* [抜粋本文]:
□ □ □ □ □
2012年07月30日 | マーケティング話
数ヶ月前、日本の誇るべきカルチャーのひとつ「機動戦士ガンダム」の海外での評価が、他の代表的作品ほど高くはない(売上げも同様)というある記事を読んだ。

その記事はあまり真剣に読まなかったので(大したことが書いてなかったからか?)、内容は忘れたが、この分野に詳しい友人の説によれば、代理店さんを含めたプロモーションの方法に問題があったとのことだった。
詳細については、彼も語るわけにはいかず、私も推測するしかなかったが、仮説としての説得力はあると思った。
ここでも書かない。
プロモーションの方法論の話ではなく、コンテンツの中身と核心についての話をしよう。

最近、見つけたのが新清士氏の書かれた「日本人の神話へと変わってきた『機動戦士ガンダム』だ。
文化マーケティング視点では、ロジカルで説得力はあると考える。

新清士氏のこの記事には、拙著「コンテンツを求める私たちの『欲望』」(PDF版23ページ、「小さな世間」の説明)でも援用させて頂いた土井健郎の「『甘え』の構造」をで述べられている日本社会(人)のハイコンテキスト性から、「機動戦士ガンダム」がいかに“日本人向き”のコンテンツであるかが述べられている。

日本社会(人)のハイコンテキスト性が国際社会でネガティブに働く事例としては、戦前の中国大陸や朝鮮半島での日本の行為、「良かれ」と思ってしたことが、ま逆に現地の人達から激しい反感を買ってしまった悲劇についてコメントされている。
□ □ □ □ □
* [データ抜粋]:
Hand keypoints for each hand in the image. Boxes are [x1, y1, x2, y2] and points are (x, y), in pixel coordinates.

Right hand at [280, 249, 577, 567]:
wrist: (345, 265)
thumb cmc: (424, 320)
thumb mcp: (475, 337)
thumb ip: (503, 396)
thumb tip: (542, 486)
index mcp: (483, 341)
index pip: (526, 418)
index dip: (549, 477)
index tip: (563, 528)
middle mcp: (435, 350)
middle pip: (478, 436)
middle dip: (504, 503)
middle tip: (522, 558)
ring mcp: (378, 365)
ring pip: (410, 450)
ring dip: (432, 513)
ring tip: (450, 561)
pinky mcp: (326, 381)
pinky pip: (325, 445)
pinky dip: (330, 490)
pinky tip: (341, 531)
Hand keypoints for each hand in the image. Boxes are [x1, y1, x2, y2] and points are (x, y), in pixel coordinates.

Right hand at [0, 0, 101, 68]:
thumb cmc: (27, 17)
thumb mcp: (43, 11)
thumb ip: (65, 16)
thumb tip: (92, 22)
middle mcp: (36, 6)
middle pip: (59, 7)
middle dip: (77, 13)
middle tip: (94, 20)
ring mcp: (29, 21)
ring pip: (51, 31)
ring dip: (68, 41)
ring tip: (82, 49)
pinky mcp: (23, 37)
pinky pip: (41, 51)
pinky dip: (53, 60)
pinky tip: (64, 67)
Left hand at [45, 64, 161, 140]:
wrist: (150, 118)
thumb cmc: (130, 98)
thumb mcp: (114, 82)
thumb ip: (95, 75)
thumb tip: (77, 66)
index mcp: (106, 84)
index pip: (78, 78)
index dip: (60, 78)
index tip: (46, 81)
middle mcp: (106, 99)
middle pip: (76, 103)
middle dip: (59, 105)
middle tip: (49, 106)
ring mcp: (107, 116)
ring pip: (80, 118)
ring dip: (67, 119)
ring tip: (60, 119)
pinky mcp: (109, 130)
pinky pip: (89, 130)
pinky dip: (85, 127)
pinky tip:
□ □ □ □ □
ガンダムの海外評価を扱った文章から、「2012年07月30日 | マーケティング話」で始まり「についてコメントされている。」で終わる部分を、一字も変えずに書き写してください。

2012年07月30日 | マーケティング話
数ヶ月前、日本の誇るべきカルチャーのひとつ「機動戦士ガンダム」の海外での評価が、他の代表的作品ほど高くはない(売上げも同様)というある記事を読んだ。

その記事はあまり真剣に読まなかったので(大したことが書いてなかったからか?)、内容は忘れたが、この分野に詳しい友人の説によれば、代理店さんを含めたプロモーションの方法に問題があったとのことだった。
詳細については、彼も語るわけにはいかず、私も推測するしかなかったが、仮説としての説得力はあると思った。
ここでも書かない。
プロモーションの方法論の話ではなく、コンテンツの中身と核心についての話をしよう。

最近、見つけたのが新清士氏の書かれた「日本人の神話へと変わってきた『機動戦士ガンダム』だ。
文化マーケティング視点では、ロジカルで説得力はあると考える。

新清士氏のこの記事には、拙著「コンテンツを求める私たちの『欲望』」(PDF版23ページ、「小さな世間」の説明)でも援用させて頂いた土井健郎の「『甘え』の構造」をで述べられている日本社会(人)のハイコンテキスト性から、「機動戦士ガンダム」がいかに“日本人向き”のコンテンツであるかが述べられている。

日本社会(人)のハイコンテキスト性が国際社会でネガティブに働く事例としては、戦前の中国大陸や朝鮮半島での日本の行為、「良かれ」と思ってしたことが、ま逆に現地の人達から激しい反感を買ってしまった悲劇についてコメントされている。